TASK -
Without any pictures, retype exactly the lines that begin at the one holding "text: trade ->" and end at the last line of the data below.

RAW DATA -
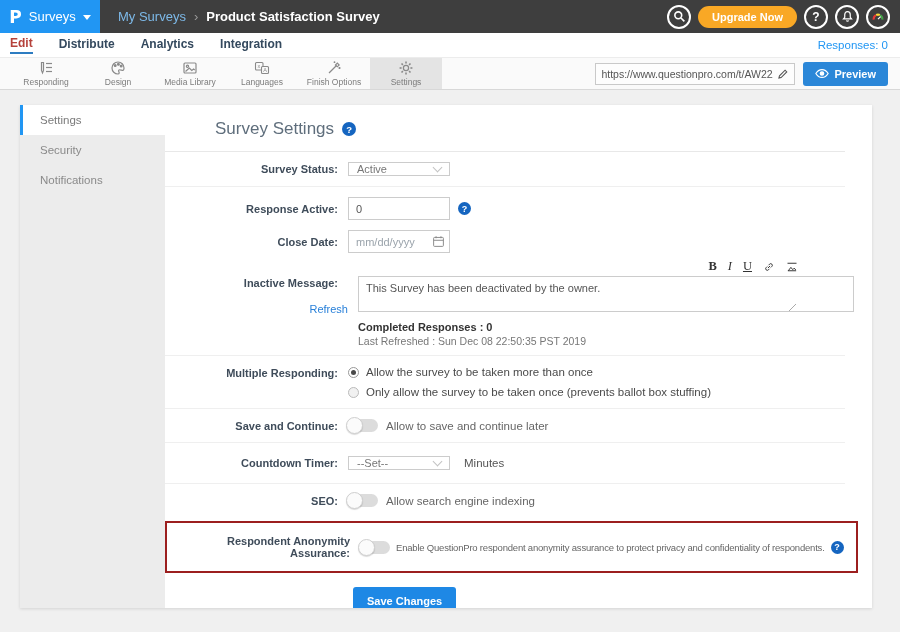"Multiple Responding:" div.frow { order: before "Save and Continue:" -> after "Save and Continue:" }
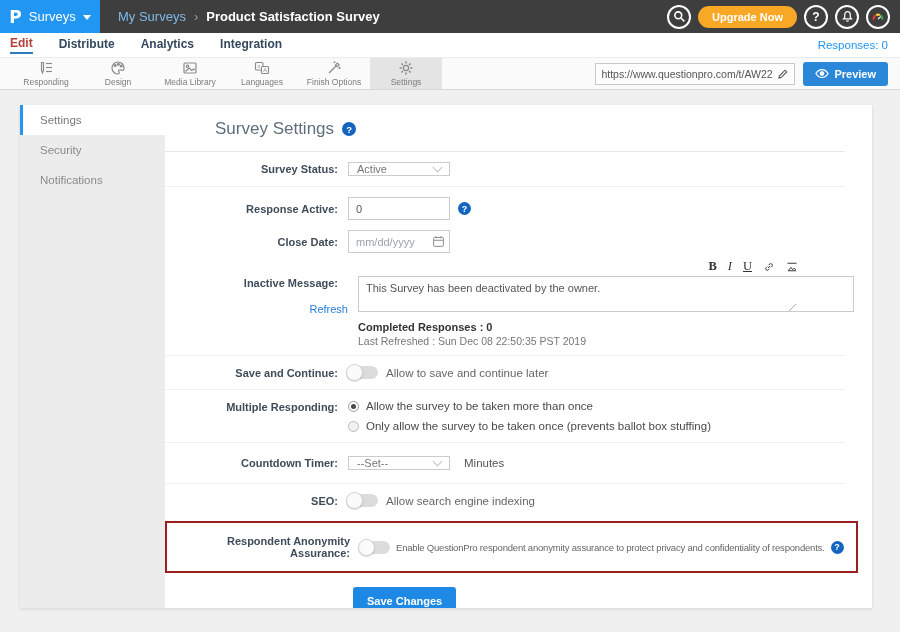"Enable QuestionPro respondent anonymity" div.ctrl { gap: 6px -> 20px }
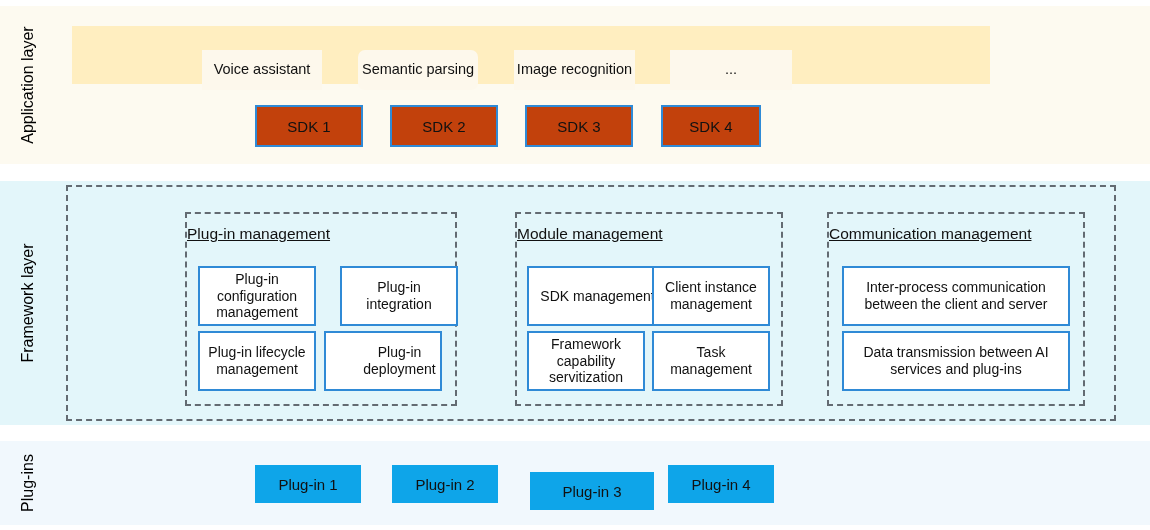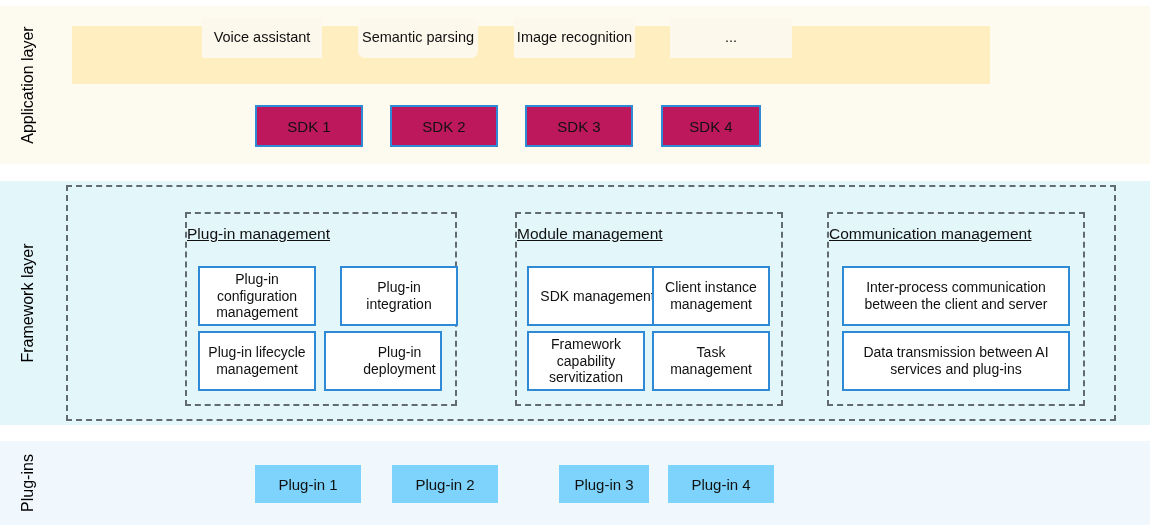"Voice assistant" .app-item { top: 18px -> 50px }
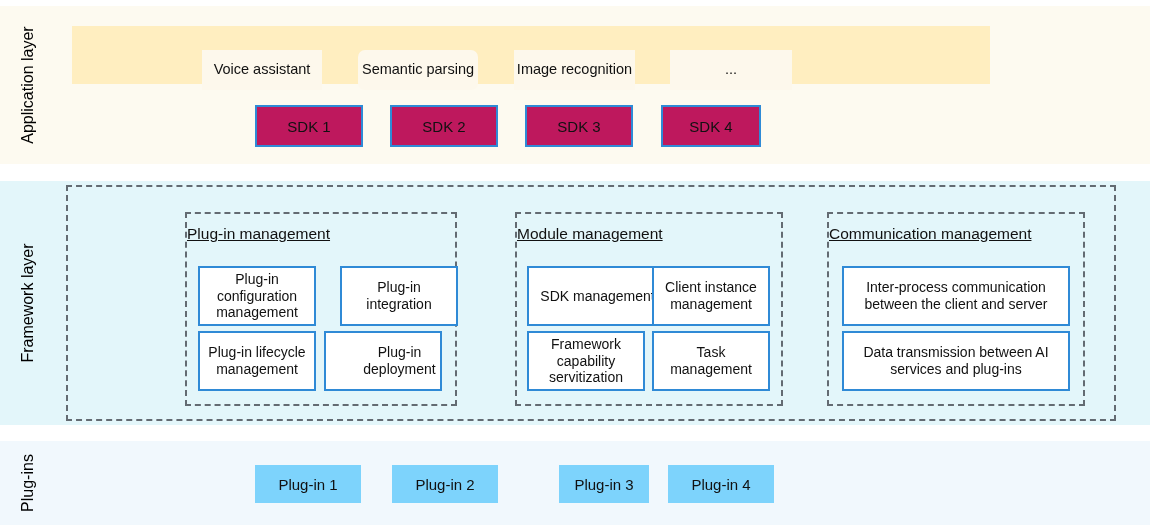"SDK 1" .sdk-box { background: #be185d -> #c2410c }
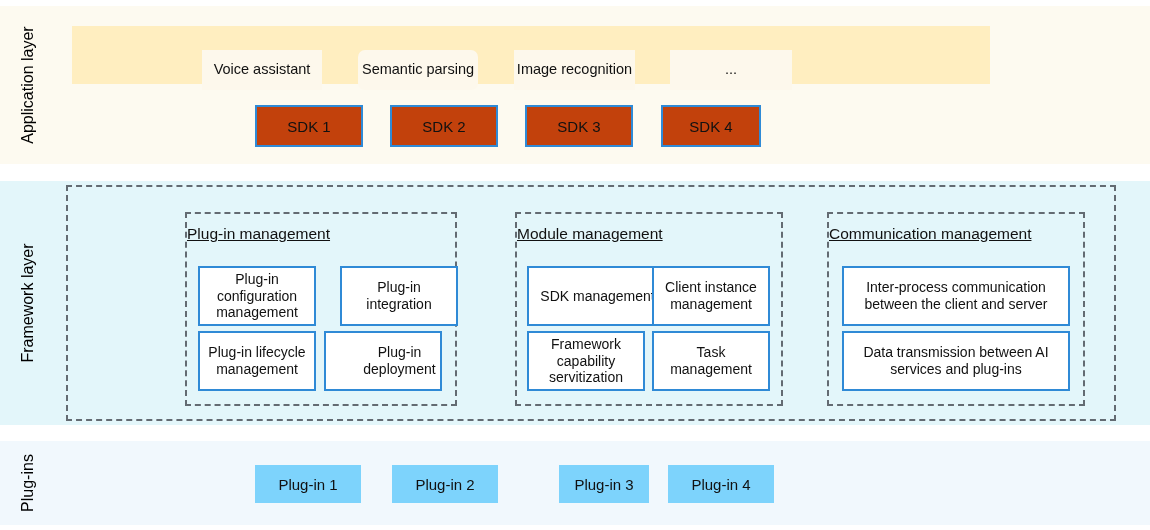"Plug-in 1" .plugin-box { background: #7dd3fc -> #0ea5e9 }
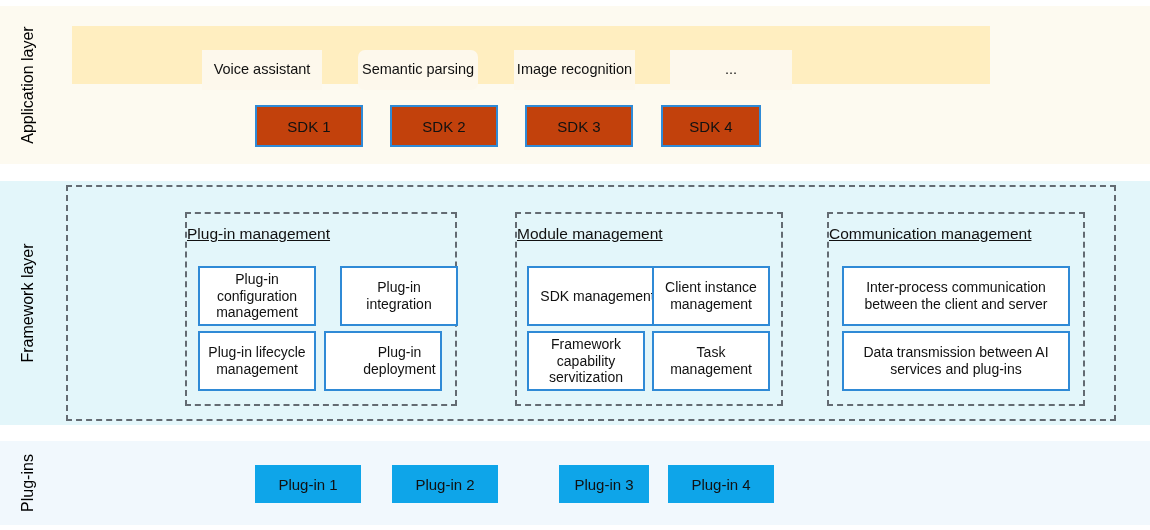"Plug-in 3" .plugin-box-2 { left: 559px -> 530px; margin-top: none -> 7px; width: 90px -> 124px }
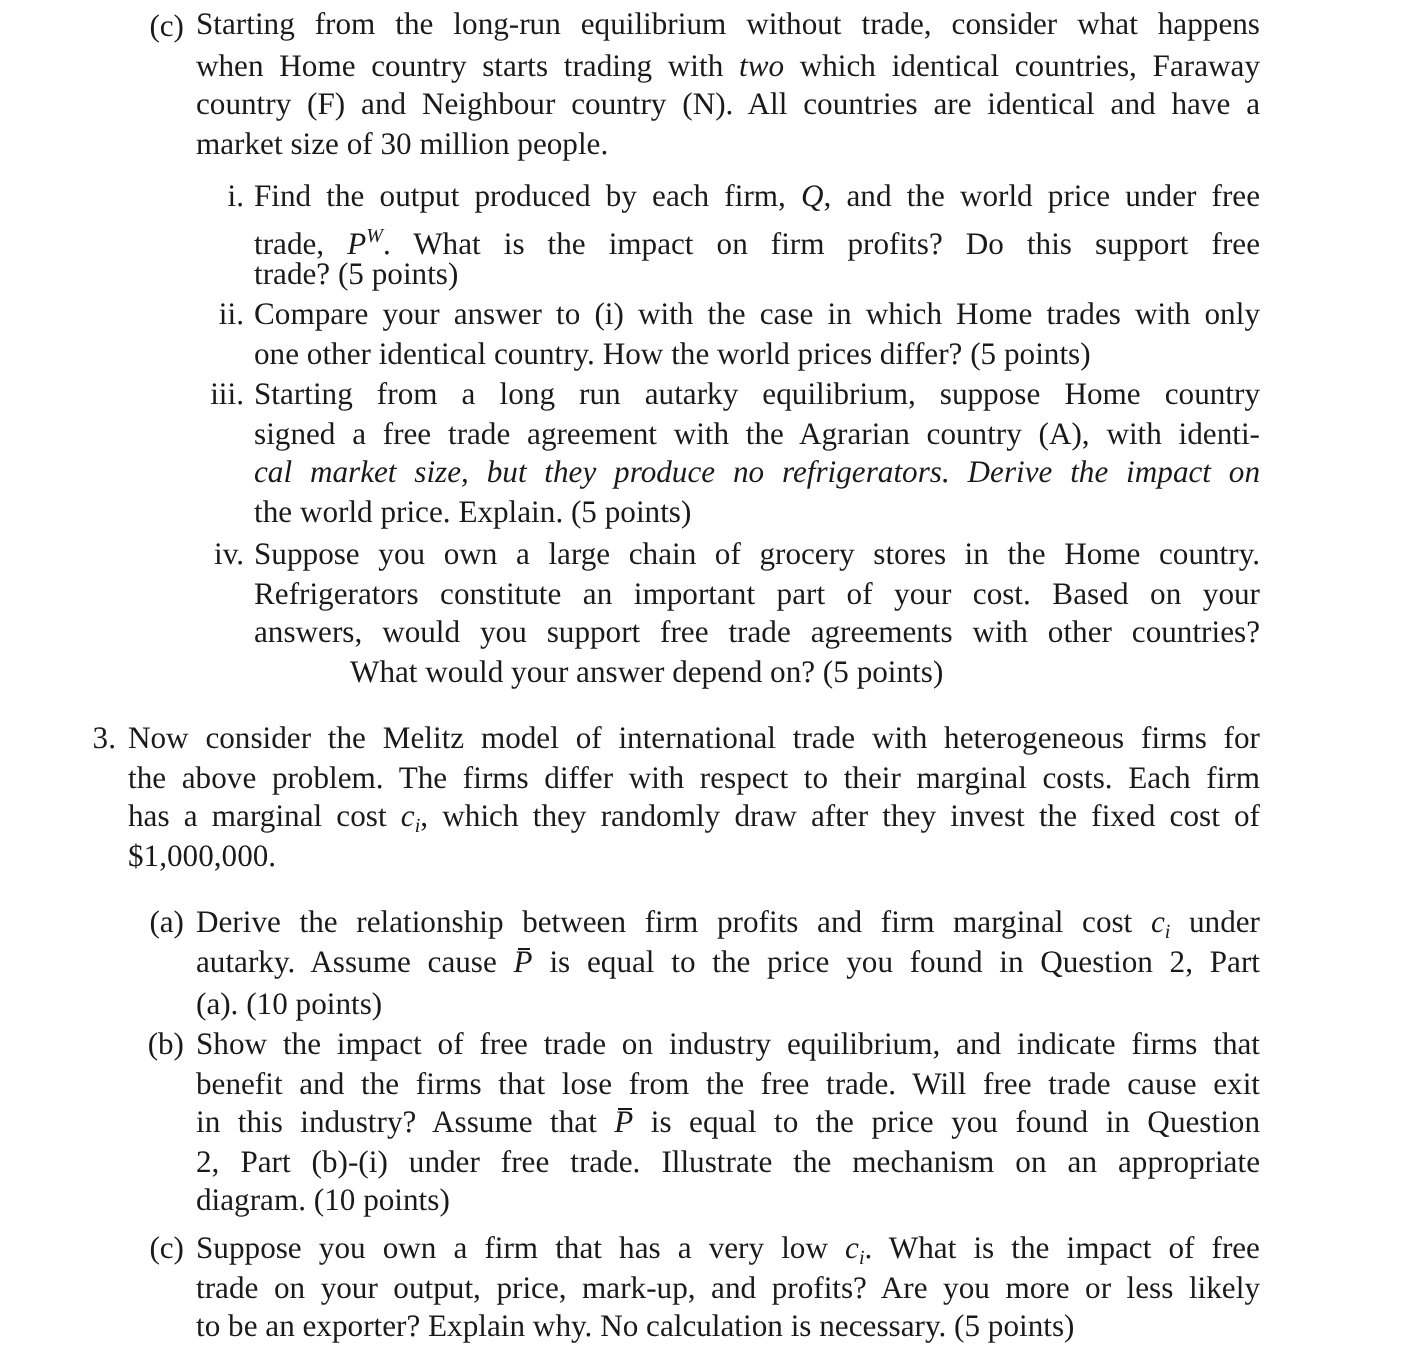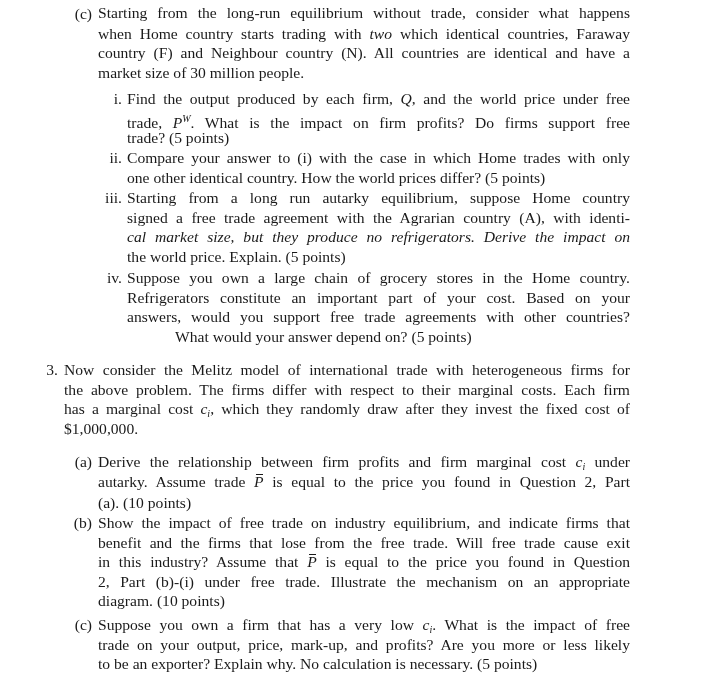". What is the impact on" span { text: firms -> this }
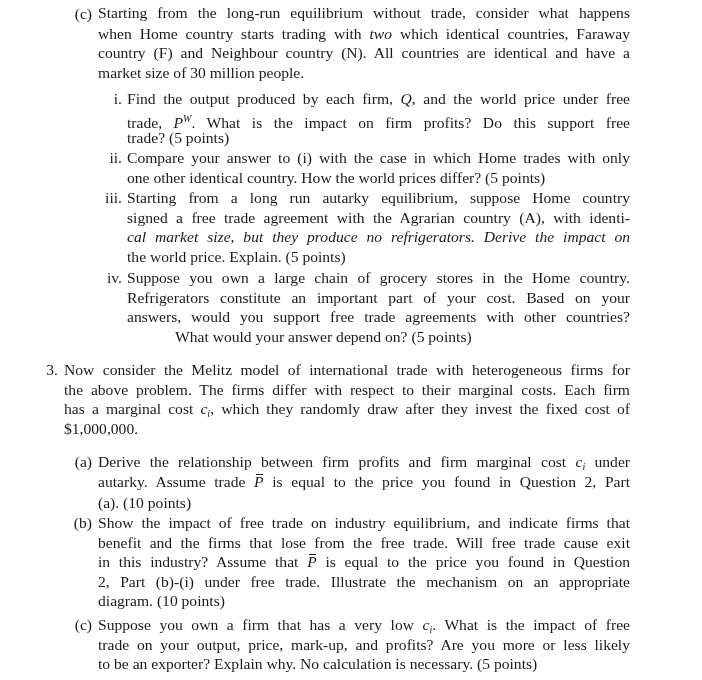"autarky. Assume trade" span { text: trade -> cause }
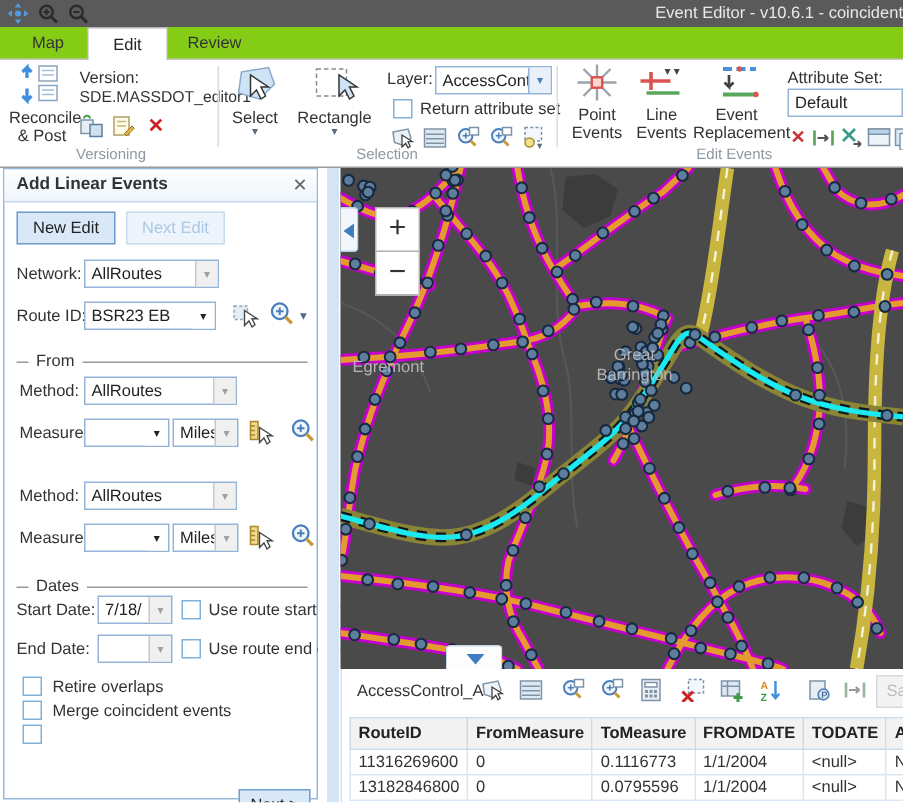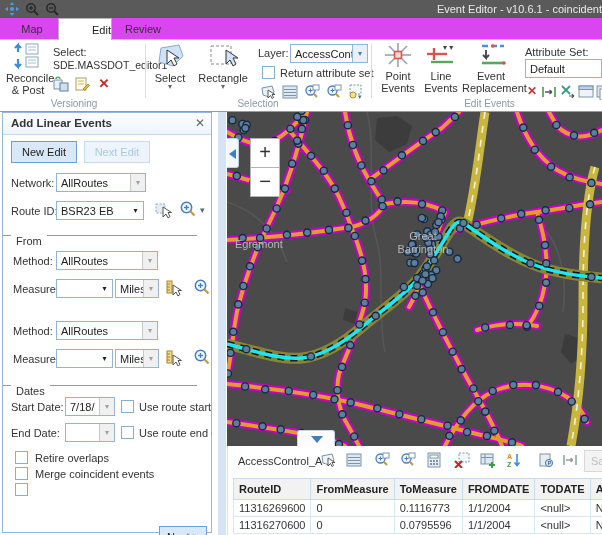"Map" .tabstrip { background: #d946ef -> #84cc16 }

TASK SOLUTION -
"autarky. Assume trade" span { text: trade -> cause }
"Map" .tabstrip { background: #d946ef -> #84cc16 }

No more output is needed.